Doctor Çelik, we talk regularly about your work as a senior physician in the isolation ward for Covid-19 patients at the Darmstadt Clinic. How is the situation?
There is currently one Covid patient in the normal ward, and two patients with severe disease are being treated in the intensive care unit. As expected, there are only a few cases in the hospital this summer. We continue to do sequencing and we have seen more and more cases of the delta variant.
Are there differences in the course of the disease to be observed?
In these few individual cases, no law can be read out, that would be overinterpreted. One should not infer the big picture from individual cases.
If you look at the big picture, there are contradicting reports: Is the delta variant more dangerous or less dangerous?

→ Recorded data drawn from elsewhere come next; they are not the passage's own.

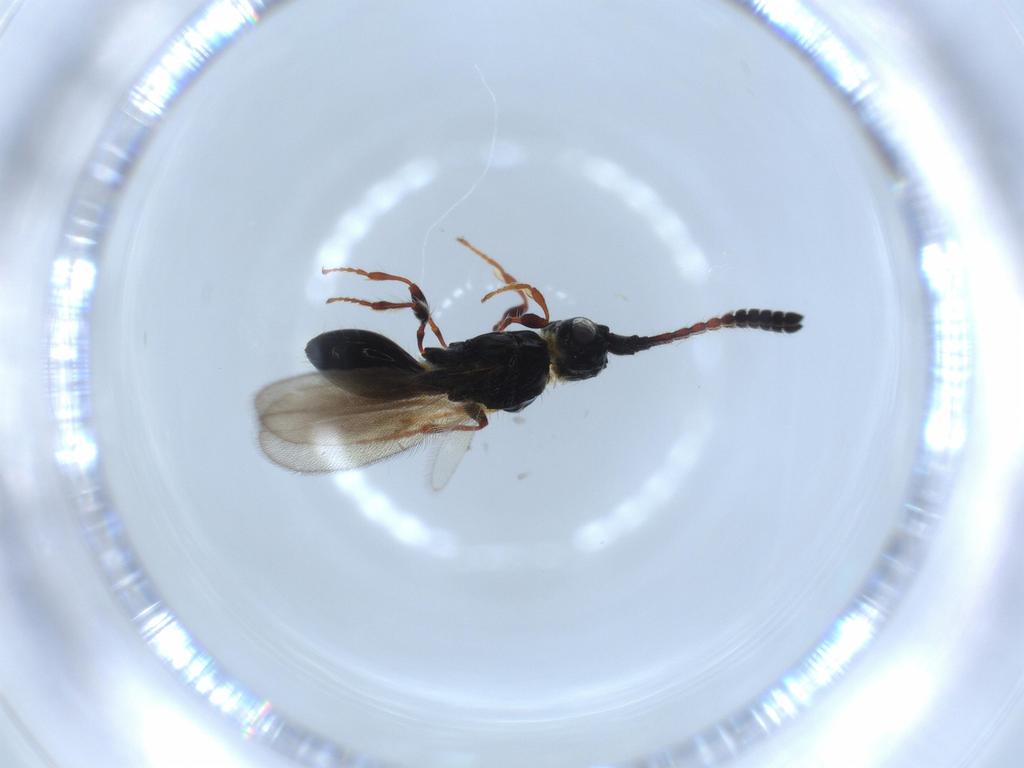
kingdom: Animalia
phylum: Arthropoda
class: Insecta
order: Hymenoptera
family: Diapriidae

A look at the rough statistics can be deceptive. In Great Britain there is no statistical distinction between vaccinated and unvaccinated. The hospitalization rate is increasing there, but not as much. This is influenced by the mass of vaccinated people among the infected, which is pushing the hospitalization rate down. In states in the United States that have very low vaccination rates – Mississippi and Alabama, for example – death and hospitalization rates are increasing much more markedly. We therefore assume that the delta variant is the most dangerous variant to date for the individual unvaccinated patient. Both for an infection and for a severe course. Recent studies confirm these fears. This has to be clearly separated from the overall impression that a delta wave could turn out relatively lightly for a society in which many people are vaccinated. The risk to an unvaccinated individual is shown less and less in the statistics of a largely vaccinated population, which can lead to a false sense of security. If you are still unvaccinated and are infected with the Delta variant, you have the highest risk of all variants circulating in Germany to date of suffering a severe course.

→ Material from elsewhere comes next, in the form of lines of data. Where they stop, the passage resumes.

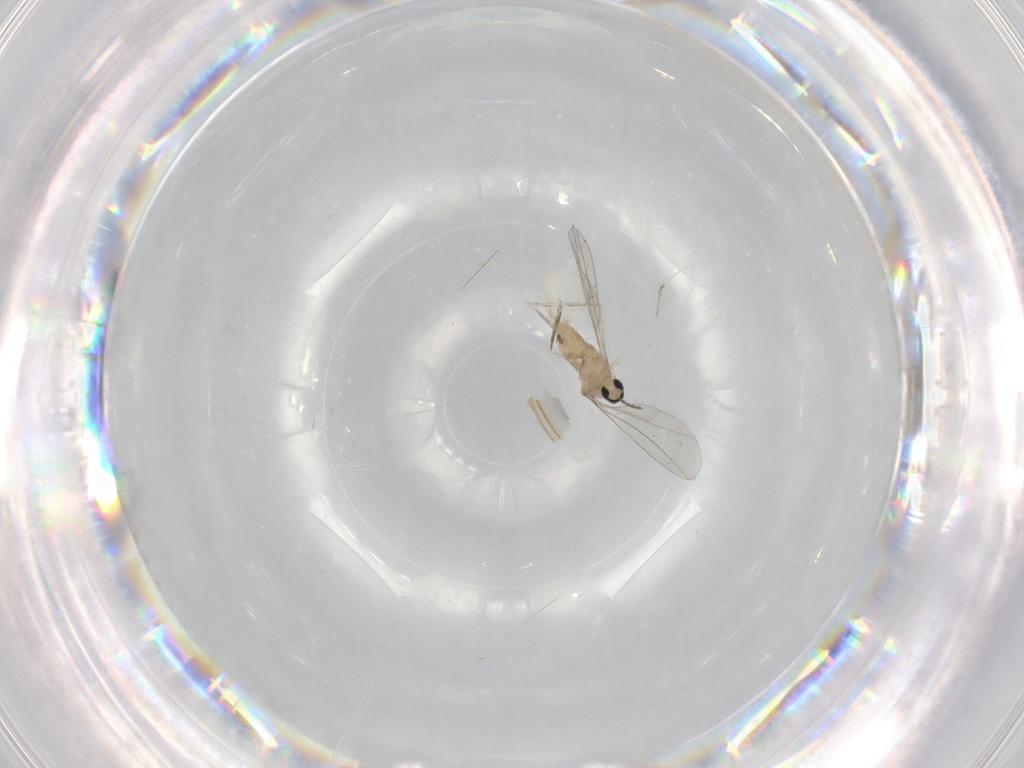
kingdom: Animalia
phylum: Arthropoda
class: Insecta
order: Diptera
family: Cecidomyiidae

What can currently still be observed in Great Britain after the measures have been stopped there despite the high incidence?
This is a big experiment that, in my opinion, involves a great deal of risk. I wouldn’t have agreed to this, but I’m excited to see the result. There is a high vaccination rate and almost no measures – that will soon show whether hospital admissions will rise sharply and whether there will be more deaths again. Whatever the outcome, great discoveries will result from this for science. But the risk would be far too high for me.
Health Minister Jens Spahn said of the incidence values that 200 is the new 50. How do you deal with the incidence values?